Task material:

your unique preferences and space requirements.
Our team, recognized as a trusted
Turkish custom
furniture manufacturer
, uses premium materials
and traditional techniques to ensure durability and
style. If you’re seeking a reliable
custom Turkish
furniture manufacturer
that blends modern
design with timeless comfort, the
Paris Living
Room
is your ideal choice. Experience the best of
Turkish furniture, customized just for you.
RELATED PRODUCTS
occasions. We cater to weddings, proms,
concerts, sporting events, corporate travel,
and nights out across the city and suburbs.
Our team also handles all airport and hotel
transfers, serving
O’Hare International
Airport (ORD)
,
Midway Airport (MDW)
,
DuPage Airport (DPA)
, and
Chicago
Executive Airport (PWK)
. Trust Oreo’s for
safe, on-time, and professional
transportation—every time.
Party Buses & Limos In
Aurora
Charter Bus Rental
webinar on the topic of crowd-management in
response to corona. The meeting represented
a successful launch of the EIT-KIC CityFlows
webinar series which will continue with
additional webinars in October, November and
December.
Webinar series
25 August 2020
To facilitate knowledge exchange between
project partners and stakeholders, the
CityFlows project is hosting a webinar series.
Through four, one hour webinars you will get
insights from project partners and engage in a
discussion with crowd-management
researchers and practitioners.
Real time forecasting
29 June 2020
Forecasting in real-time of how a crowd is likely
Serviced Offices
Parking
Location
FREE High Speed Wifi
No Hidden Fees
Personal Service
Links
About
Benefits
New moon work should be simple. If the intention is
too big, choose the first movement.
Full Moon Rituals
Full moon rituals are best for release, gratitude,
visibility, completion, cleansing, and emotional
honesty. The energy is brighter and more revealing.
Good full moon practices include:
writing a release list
---
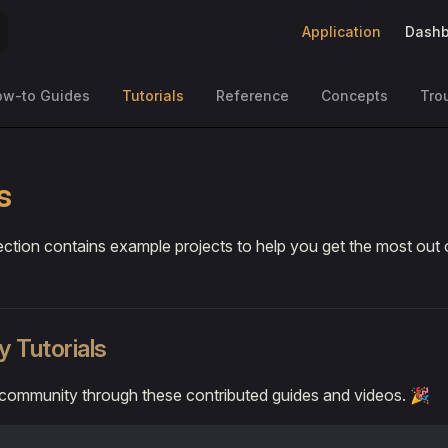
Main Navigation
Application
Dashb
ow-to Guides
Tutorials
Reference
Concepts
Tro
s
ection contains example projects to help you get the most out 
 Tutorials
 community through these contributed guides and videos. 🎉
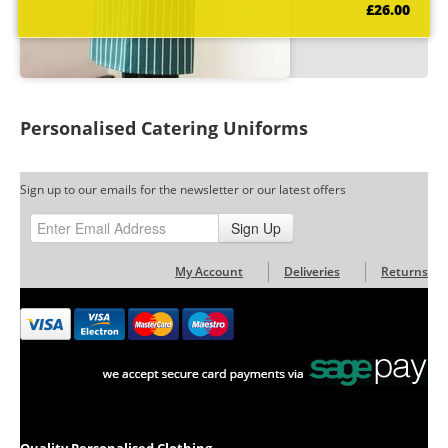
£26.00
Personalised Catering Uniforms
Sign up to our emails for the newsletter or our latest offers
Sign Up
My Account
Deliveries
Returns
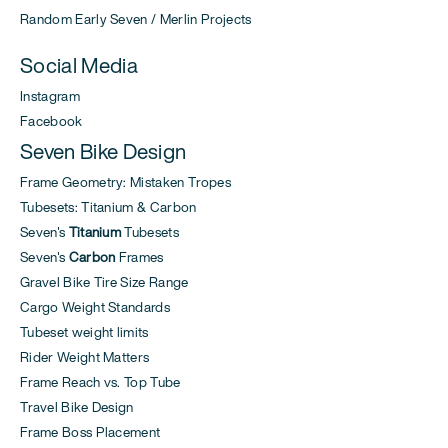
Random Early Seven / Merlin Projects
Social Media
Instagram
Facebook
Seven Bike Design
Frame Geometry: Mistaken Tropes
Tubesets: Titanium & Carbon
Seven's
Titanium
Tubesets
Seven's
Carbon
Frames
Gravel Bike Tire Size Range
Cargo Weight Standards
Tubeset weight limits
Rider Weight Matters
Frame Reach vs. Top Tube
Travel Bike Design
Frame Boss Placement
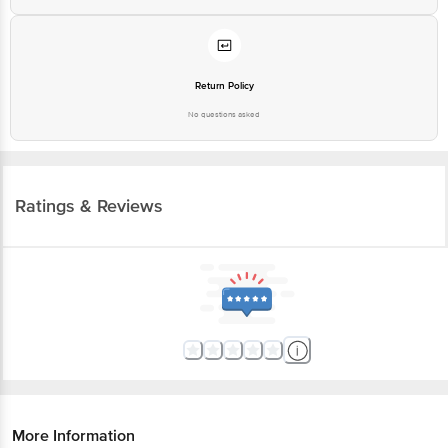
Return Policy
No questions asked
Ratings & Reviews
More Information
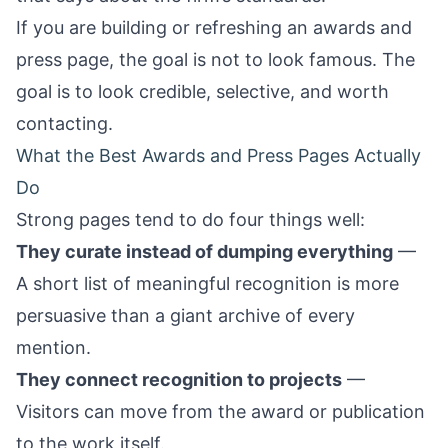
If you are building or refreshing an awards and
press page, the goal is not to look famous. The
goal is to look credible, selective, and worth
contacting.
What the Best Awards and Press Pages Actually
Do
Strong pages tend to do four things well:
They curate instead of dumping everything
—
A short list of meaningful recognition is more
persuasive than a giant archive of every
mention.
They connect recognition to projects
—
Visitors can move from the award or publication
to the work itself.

What is expected: Send back an exact copy of only the lines from the line with "New moon work" up to and including the line with "writing a release list" in the data above.

Response to the task:
New moon work should be simple. If the intention is
too big, choose the first movement.
Full Moon Rituals
Full moon rituals are best for release, gratitude,
visibility, completion, cleansing, and emotional
honesty. The energy is brighter and more revealing.
Good full moon practices include:
writing a release list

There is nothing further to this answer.